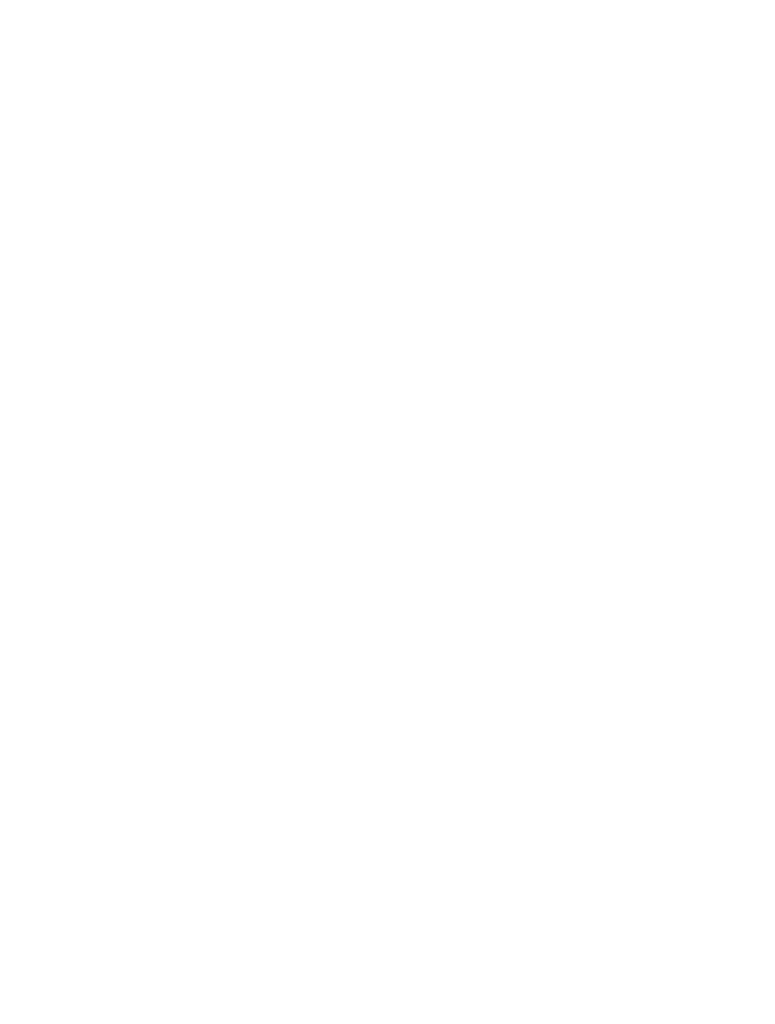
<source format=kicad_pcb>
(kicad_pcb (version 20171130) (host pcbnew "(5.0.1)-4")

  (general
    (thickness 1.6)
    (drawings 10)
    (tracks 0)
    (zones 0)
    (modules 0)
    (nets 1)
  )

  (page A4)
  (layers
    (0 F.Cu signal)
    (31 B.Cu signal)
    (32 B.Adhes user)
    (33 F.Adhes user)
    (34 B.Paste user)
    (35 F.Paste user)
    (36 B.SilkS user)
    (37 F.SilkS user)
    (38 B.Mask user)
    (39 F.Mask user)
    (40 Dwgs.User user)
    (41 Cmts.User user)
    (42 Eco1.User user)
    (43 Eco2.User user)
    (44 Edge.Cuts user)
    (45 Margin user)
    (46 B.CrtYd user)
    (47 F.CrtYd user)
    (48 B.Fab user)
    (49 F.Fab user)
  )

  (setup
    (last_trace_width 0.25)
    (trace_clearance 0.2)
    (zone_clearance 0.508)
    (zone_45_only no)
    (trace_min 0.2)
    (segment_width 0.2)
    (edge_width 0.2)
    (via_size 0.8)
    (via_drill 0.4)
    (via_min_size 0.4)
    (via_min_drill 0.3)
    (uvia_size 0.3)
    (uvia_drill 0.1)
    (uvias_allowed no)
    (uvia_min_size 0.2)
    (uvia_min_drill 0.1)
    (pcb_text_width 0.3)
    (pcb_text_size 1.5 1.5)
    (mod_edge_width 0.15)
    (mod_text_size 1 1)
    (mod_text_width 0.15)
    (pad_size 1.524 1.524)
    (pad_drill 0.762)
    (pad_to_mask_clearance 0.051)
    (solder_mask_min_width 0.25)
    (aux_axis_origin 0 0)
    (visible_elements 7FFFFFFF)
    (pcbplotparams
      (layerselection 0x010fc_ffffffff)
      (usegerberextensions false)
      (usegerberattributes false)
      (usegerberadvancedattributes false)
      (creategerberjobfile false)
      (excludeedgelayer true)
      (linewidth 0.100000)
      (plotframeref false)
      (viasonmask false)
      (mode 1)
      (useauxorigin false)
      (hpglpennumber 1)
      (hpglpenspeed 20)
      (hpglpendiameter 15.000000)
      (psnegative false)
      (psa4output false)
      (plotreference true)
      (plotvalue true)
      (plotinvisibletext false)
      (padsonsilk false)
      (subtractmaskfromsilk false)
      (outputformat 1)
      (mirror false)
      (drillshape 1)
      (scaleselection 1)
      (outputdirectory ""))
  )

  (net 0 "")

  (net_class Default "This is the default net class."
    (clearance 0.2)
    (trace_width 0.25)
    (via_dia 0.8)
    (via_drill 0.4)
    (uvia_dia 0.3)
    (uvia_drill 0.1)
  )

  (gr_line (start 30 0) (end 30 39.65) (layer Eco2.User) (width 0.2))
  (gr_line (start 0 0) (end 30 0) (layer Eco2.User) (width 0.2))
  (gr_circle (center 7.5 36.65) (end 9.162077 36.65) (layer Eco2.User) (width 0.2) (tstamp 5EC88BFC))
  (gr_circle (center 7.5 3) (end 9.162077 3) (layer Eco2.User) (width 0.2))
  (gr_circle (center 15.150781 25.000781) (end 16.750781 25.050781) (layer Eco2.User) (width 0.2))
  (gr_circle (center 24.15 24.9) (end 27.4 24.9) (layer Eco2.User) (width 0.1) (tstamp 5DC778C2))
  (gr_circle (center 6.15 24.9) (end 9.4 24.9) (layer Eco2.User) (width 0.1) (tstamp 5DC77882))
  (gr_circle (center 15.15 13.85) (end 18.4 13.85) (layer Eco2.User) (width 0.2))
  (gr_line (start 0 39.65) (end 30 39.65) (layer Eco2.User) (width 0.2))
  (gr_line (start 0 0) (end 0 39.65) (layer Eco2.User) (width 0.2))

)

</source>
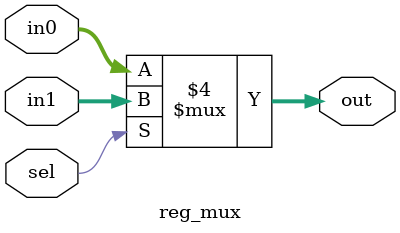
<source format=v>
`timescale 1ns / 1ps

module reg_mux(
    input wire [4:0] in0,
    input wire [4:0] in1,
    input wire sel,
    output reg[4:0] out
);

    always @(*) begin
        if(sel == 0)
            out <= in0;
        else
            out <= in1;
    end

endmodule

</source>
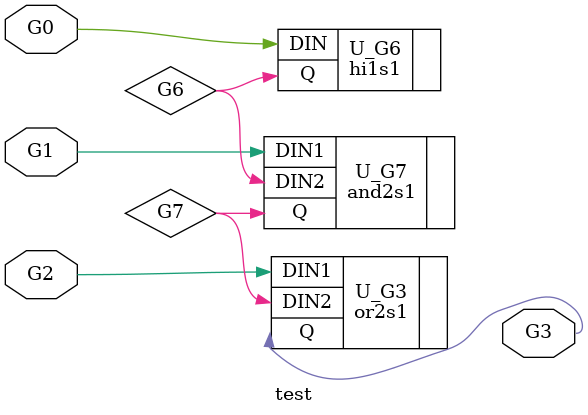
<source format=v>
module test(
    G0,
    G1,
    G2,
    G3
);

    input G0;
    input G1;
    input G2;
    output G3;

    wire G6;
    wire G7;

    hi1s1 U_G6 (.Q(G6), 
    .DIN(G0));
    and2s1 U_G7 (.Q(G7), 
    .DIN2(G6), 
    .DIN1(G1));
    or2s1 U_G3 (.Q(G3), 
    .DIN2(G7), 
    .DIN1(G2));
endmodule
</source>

= = = =

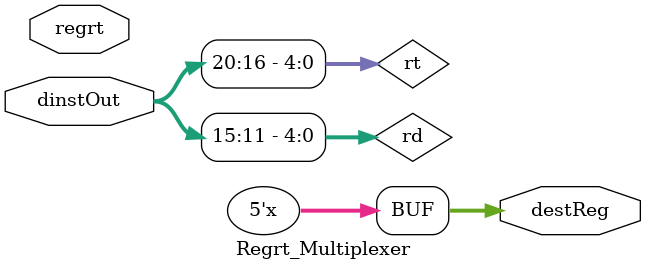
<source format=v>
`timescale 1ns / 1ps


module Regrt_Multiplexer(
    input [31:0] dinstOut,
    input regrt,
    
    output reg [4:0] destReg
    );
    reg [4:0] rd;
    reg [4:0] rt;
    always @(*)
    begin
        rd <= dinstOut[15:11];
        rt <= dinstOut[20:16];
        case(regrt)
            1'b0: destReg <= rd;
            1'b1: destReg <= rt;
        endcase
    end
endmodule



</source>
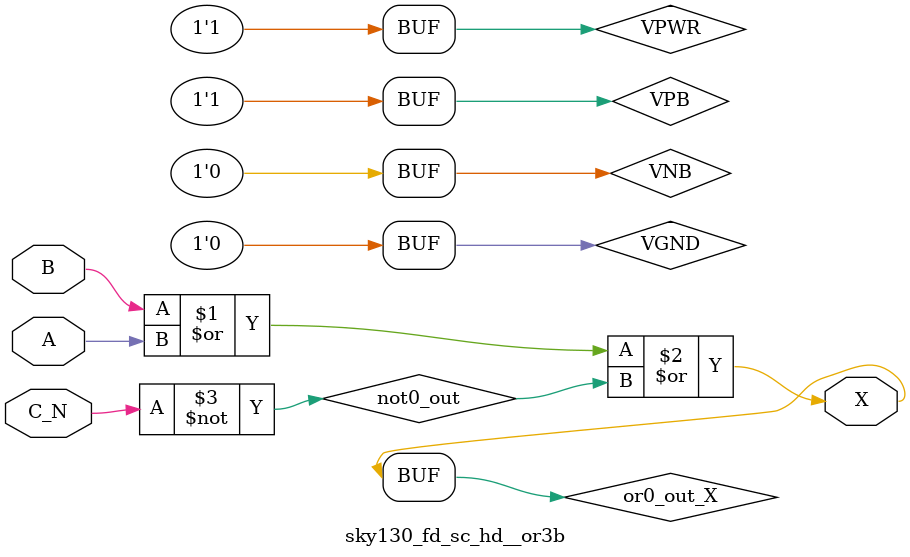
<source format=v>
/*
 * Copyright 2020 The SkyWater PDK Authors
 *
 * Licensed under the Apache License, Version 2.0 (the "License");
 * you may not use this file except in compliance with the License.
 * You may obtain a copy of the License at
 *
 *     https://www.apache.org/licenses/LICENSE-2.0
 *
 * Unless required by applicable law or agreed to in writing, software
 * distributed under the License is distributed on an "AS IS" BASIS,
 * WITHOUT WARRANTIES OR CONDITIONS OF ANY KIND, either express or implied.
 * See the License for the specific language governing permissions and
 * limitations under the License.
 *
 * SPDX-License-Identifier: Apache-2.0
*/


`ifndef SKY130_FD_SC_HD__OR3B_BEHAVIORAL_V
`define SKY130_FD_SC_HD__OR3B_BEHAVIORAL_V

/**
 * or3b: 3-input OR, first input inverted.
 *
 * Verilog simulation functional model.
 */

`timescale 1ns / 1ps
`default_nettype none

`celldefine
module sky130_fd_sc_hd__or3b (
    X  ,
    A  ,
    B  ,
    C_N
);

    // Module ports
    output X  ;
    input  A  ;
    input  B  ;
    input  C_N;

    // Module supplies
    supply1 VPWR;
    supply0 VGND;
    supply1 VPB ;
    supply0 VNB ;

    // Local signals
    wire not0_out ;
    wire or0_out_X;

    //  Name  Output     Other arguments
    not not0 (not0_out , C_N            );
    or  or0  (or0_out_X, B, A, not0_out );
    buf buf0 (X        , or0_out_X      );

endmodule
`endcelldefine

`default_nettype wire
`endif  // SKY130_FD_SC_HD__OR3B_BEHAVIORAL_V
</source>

= = = =

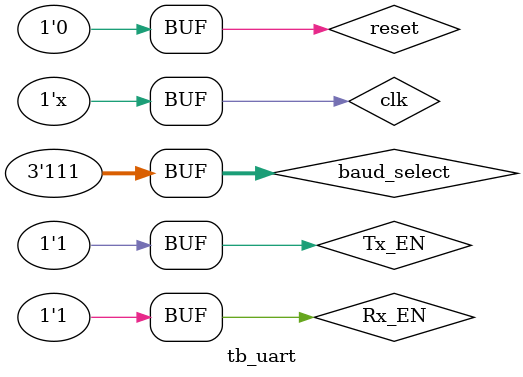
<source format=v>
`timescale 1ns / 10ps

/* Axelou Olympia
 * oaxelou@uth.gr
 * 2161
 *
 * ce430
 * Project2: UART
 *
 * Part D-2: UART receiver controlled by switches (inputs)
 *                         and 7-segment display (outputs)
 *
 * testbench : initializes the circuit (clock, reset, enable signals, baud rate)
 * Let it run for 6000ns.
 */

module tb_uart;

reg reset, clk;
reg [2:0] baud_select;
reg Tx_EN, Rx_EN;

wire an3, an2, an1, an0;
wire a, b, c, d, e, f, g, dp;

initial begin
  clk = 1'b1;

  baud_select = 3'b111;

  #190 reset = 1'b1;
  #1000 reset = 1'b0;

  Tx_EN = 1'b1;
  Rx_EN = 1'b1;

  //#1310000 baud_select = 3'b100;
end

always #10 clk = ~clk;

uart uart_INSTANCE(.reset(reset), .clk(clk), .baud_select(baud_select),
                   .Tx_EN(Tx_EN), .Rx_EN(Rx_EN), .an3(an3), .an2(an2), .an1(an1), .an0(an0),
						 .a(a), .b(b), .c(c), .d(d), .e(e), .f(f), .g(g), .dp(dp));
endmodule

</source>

= = = =

§ **What the task asks**: From the records above, copy out the line with "(edge_width 0.2)", the line with "(linewidth 0.100000)", and every line between them, word for word.

§ **Task response**:
    (edge_width 0.2)
    (via_size 0.8)
    (via_drill 0.4)
    (via_min_size 0.4)
    (via_min_drill 0.3)
    (uvia_size 0.3)
    (uvia_drill 0.1)
    (uvias_allowed no)
    (uvia_min_size 0.2)
    (uvia_min_drill 0.1)
    (pcb_text_width 0.3)
    (pcb_text_size 1.5 1.5)
    (mod_edge_width 0.15)
    (mod_text_size 1 1)
    (mod_text_width 0.15)
    (pad_size 1.524 1.524)
    (pad_drill 0.762)
    (pad_to_mask_clearance 0.051)
    (solder_mask_min_width 0.25)
    (aux_axis_origin 0 0)
    (visible_elements 7FFFFFFF)
    (pcbplotparams
      (layerselection 0x010fc_ffffffff)
      (usegerberextensions false)
      (usegerberattributes false)
      (usegerberadvancedattributes false)
      (creategerberjobfile false)
      (excludeedgelayer true)
      (linewidth 0.100000)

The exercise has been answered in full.